WHAT IS REQUIRED: Render every line of the records below as a JSON list of strings, one string per line, omitting blank lines and leaving the pictures out.

DATA:
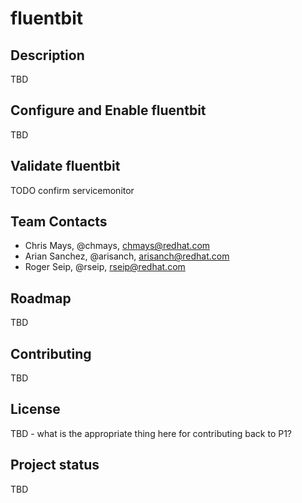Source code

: # fluentbit

## Description

TBD

## Configure and Enable fluentbit

TBD

## Validate fluentbit

TODO confirm servicemonitor

## Team Contacts

- Chris Mays, @chmays, chmays@redhat.com
- Arian Sanchez, @arisanch, arisanch@redhat.com
- Roger Seip, @rseip, rseip@redhat.com

## Roadmap

TBD

## Contributing

TBD

## License

TBD - what is the appropriate thing here for contributing back to P1?

## Project status

TBD

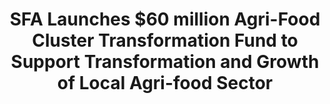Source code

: ---
layout: post
title: "SFA Launches $60 million Agri-Food Cluster Transformation Fund to Support Transformation and Growth of Local Agri-food Sector"
file_url: https://www.sfa.gov.sg/docs/default-source/default-document-library/30apr_sfa-launches-act-fund.pdf
---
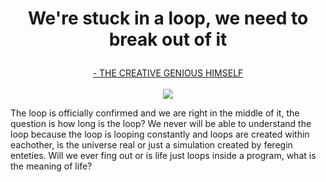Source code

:<h1 align="center">
  <p>We're stuck in a loop, we need to break out of it</p>
</h1>

<p align="center">
  <a href="https://soundcloud.com/djboliver"> - THE CREATIVE GENIOUS HIMSELF</a>
  <br><br>
  <img src="http://31.media.tumblr.com/0bdf347448ddc4d0b839afae7fa74b56/tumblr_ne2y3mPPIE1txeruoo1_500.gif">
</p>

<p align="center">
  <p> The loop is officially confirmed and we are right in the middle of it, the question is how long is the loop? We never will be able to understand the loop because the loop is looping constantly and loops are created within eachother, is the universe real or just a simulation created by feregin enteties. Will we ever fing out or is life just loops inside a program, what is the meaning of life?</p>
</p>


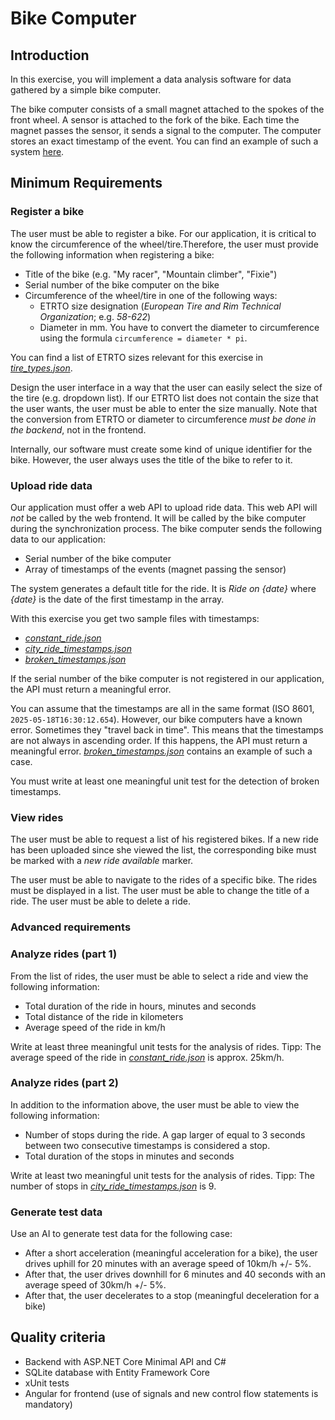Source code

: # Bike Computer

## Introduction

In this exercise, you will implement a data analysis software for data gathered by a simple bike computer.

The bike computer consists of a small magnet attached to the spokes of the front wheel. A sensor is attached to the fork of the bike. Each time the magnet passes the sensor, it sends a signal to the computer. The computer stores an exact timestamp of the event. You can find an example of such a system [here](https://support.polar.com/e_manuals/Speed_Sensor_BT_Smart/Polar_Speed_Sensor_BT_Smart_accessory_manual_English/content/installing_the_speed_sensor.htm).

## Minimum Requirements

### Register a bike

The user must be able to register a bike. For our application, it is critical to know the circumference of the wheel/tire.Therefore, the user must provide the following information when registering a bike:

* Title of the bike (e.g. "My racer", "Mountain climber", "Fixie")
* Serial number of the bike computer on the bike
* Circumference of the wheel/tire in one of the following ways:
  * ETRTO size designation (_European Tire and Rim Technical Organization_; e.g. _58-622_)
  * Diameter in mm. You have to convert the diameter to circumference using the formula `circumference = diameter * pi`.

You can find a list of ETRTO sizes relevant for this exercise in [*tire_types.json*](./tire_types.json).

Design the user interface in a way that the user can easily select the size of the tire (e.g. dropdown list). If our ETRTO list does not contain the size that the user wants, the user must be able to enter the size manually. Note that the conversion from ETRTO or diameter to circumference *must be done in the backend*, not in the frontend.

Internally, our software must create some kind of unique identifier for the bike. However, the user always uses the title of the bike to refer to it.

### Upload ride data

Our application must offer a web API to upload ride data. This web API will *not* be called by the web frontend. It will be called by the bike computer during the synchronization process. The bike computer sends the following data to our application:

* Serial number of the bike computer
* Array of timestamps of the events (magnet passing the sensor)

The system generates a default title for the ride. It is _Ride on {date}_ where _{date}_ is the date of the first timestamp in the array.

With this exercise you get two sample files with timestamps:

* [*constant_ride.json*](./constant_ride.json)
* [*city_ride_timestamps.json*](./city_ride_timestamps.json)
* [*broken_timestamps.json*](./broken_timestamps.json)

If the serial number of the bike computer is not registered in our application, the API must return a meaningful error.

You can assume that the timestamps are all in the same format (ISO 8601, `2025-05-18T16:30:12.654`). However, our bike computers have a known error. Sometimes they "travel back in time". This means that the timestamps are not always in ascending order. If this happens, the API must return a meaningful error. [*broken_timestamps.json*](./broken_timestamps.json) contains an example of such a case.

You must write at least one meaningful unit test for the detection of broken timestamps.

### View rides

The user must be able to request a list of his registered bikes. If a new ride has been uploaded since she viewed the list, the corresponding bike must be marked with a _new ride available_ marker.

The user must be able to navigate to the rides of a specific bike. The rides must be displayed in a list. The user must be able to change the title of a ride. The user must be able to delete a ride.

### Advanced requirements

### Analyze rides (part 1)

From the list of rides, the user must be able to select a ride and view the following information:

* Total duration of the ride in hours, minutes and seconds
* Total distance of the ride in kilometers
* Average speed of the ride in km/h

Write at least three meaningful unit tests for the analysis of rides. Tipp: The average speed of the ride in [*constant_ride.json*](./constant_ride.json) is approx. 25km/h. 

### Analyze rides (part 2)

In addition to the information above, the user must be able to view the following information:

* Number of stops during the ride. A gap larger of equal to 3 seconds between two consecutive timestamps is considered a stop.
* Total duration of the stops in minutes and seconds

Write at least two meaningful unit tests for the analysis of rides. Tipp: The number of stops in [*city_ride_timestamps.json*](./city_ride_timestamps.json) is 9.

### Generate test data

Use an AI to generate test data for the following case:

* After a short acceleration (meaningful acceleration for a bike), the user drives uphill for 20 minutes with an average speed of 10km/h +/- 5%.
* After that, the user drives downhill for 6 minutes and 40 seconds with an average speed of 30km/h +/- 5%.
* After that, the user decelerates to a stop (meaningful deceleration for a bike)

## Quality criteria

* Backend with ASP.NET Core Minimal API and C#
* SQLite database with Entity Framework Core
* xUnit tests
* Angular for frontend (use of signals and new control flow statements is mandatory)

TASK SOLUTION:
[
  "Source code",
  ": # fluentbit",
  "## Description",
  "TBD",
  "## Configure and Enable fluentbit",
  "TBD",
  "## Validate fluentbit",
  "TODO confirm servicemonitor",
  "## Team Contacts",
  "- Chris Mays, @chmays, chmays@redhat.com",
  "- Arian Sanchez, @arisanch, arisanch@redhat.com",
  "- Roger Seip, @rseip, rseip@redhat.com",
  "## Roadmap",
  "TBD",
  "## Contributing",
  "TBD",
  "## License",
  "TBD - what is the appropriate thing here for contributing back to P1?",
  "## Project status",
  "TBD",
  "Source code",
  ": ---",
  "layout: post",
  "title: \"SFA Launches $60 million Agri-Food Cluster Transformation Fund to Support Transformation and Growth of Local Agri-food Sector\"",
  "file_url: https://www.sfa.gov.sg/docs/default-source/default-document-library/30apr_sfa-launches-act-fund.pdf",
  "---",
  "Source code",
  ":<h1 align=\"center\">",
  "  <p>We're stuck in a loop, we need to break out of it</p>",
  "</h1>",
  "<p align=\"center\">",
  "  <a href=\"https://soundcloud.com/djboliver\"> - THE CREATIVE GENIOUS HIMSELF</a>",
  "  <br><br>",
  "  <img src=\"http://31.media.tumblr.com/0bdf347448ddc4d0b839afae7fa74b56/tumblr_ne2y3mPPIE1txeruoo1_500.gif\">",
  "</p>",
  "<p align=\"center\">",
  "  <p> The loop is officially confirmed and we are right in the middle of it, the question is how long is the loop? We never will be able to understand the loop because the loop is looping constantly and loops are created within eachother, is the universe real or just a simulation created by feregin enteties. Will we ever fing out or is life just loops inside a program, what is the meaning of life?</p>",
  "</p>",
  "Source code",
  ": # Bike Computer",
  "## Introduction",
  "In this exercise, you will implement a data analysis software for data gathered by a simple bike computer.",
  "The bike computer consists of a small magnet attached to the spokes of the front wheel. A sensor is attached to the fork of the bike. Each time the magnet passes the sensor, it sends a signal to the computer. The computer stores an exact timestamp of the event. You can find an example of such a system [here](https://support.polar.com/e_manuals/Speed_Sensor_BT_Smart/Polar_Speed_Sensor_BT_Smart_accessory_manual_English/content/installing_the_speed_sensor.htm).",
  "## Minimum Requirements",
  "### Register a bike",
  "The user must be able to register a bike. For our application, it is critical to know the circumference of the wheel/tire.Therefore, the user must provide the following information when registering a bike:",
  "* Title of the bike (e.g. \"My racer\", \"Mountain climber\", \"Fixie\")",
  "* Serial number of the bike computer on the bike",
  "* Circumference of the wheel/tire in one of the following ways:",
  "  * ETRTO size designation (_European Tire and Rim Technical Organization_; e.g. _58-622_)",
  "  * Diameter in mm. You have to convert the diameter to circumference using the formula `circumference = diameter * pi`.",
  "You can find a list of ETRTO sizes relevant for this exercise in [*tire_types.json*](./tire_types.json).",
  "Design the user interface in a way that the user can easily select the size of the tire (e.g. dropdown list). If our ETRTO list does not contain the size that the user wants, the user must be able to enter the size manually. Note that the conversion from ETRTO or diameter to circumference *must be done in the backend*, not in the frontend.",
  "Internally, our software must create some kind of unique identifier for the bike. However, the user always uses the title of the bike to refer to it.",
  "### Upload ride data",
  "Our application must offer a web API to upload ride data. This web API will *not* be called by the web frontend. It will be called by the bike computer during the synchronization process. The bike computer sends the following data to our application:",
  "* Serial number of the bike computer",
  "* Array of timestamps of the events (magnet passing the sensor)",
  "The system generates a default title for the ride. It is _Ride on {date}_ where _{date}_ is the date of the first timestamp in the array.",
  "With this exercise you get two sample files with timestamps:",
  "* [*constant_ride.json*](./constant_ride.json)",
  "* [*city_ride_timestamps.json*](./city_ride_timestamps.json)",
  "* [*broken_timestamps.json*](./broken_timestamps.json)",
  "If the serial number of the bike computer is not registered in our application, the API must return a meaningful error.",
  "You can assume that the timestamps are all in the same format (ISO 8601, `2025-05-18T16:30:12.654`). However, our bike computers have a known error. Sometimes they \"travel back in time\". This means that the timestamps are not always in ascending order. If this happens, the API must return a meaningful error. [*broken_timestamps.json*](./broken_timestamps.json) contains an example of such a case.",
  "You must write at least one meaningful unit test for the detection of broken timestamps.",
  "### View rides",
  "The user must be able to request a list of his registered bikes. If a new ride has been uploaded since she viewed the list, the corresponding bike must be marked with a _new ride available_ marker.",
  "The user must be able to navigate to the rides of a specific bike. The rides must be displayed in a list. The user must be able to change the title of a ride. The user must be able to delete a ride.",
  "### Advanced requirements",
  "### Analyze rides (part 1)",
  "From the list of rides, the user must be able to select a ride and view the following information:",
  "* Total duration of the ride in hours, minutes and seconds",
  "* Total distance of the ride in kilometers",
  "* Average speed of the ride in km/h",
  "Write at least three meaningful unit tests for the analysis of rides. Tipp: The average speed of the ride in [*constant_ride.json*](./constant_ride.json) is approx. 25km/h. ",
  "### Analyze rides (part 2)",
  "In addition to the information above, the user must be able to view the following information:",
  "* Number of stops during the ride. A gap larger of equal to 3 seconds between two consecutive timestamps is considered a stop.",
  "* Total duration of the stops in minutes and seconds",
  "Write at least two meaningful unit tests for the analysis of rides. Tipp: The number of stops in [*city_ride_timestamps.json*](./city_ride_timestamps.json) is 9.",
  "### Generate test data",
  "Use an AI to generate test data for the following case:",
  "* After a short acceleration (meaningful acceleration for a bike), the user drives uphill for 20 minutes with an average speed of 10km/h +/- 5%.",
  "* After that, the user drives downhill for 6 minutes and 40 seconds with an average speed of 30km/h +/- 5%.",
  "* After that, the user decelerates to a stop (meaningful deceleration for a bike)",
  "## Quality criteria",
  "* Backend with ASP.NET Core Minimal API and C#",
  "* SQLite database with Entity Framework Core",
  "* xUnit tests",
  "* Angular for frontend (use of signals and new control flow statements is mandatory)"
]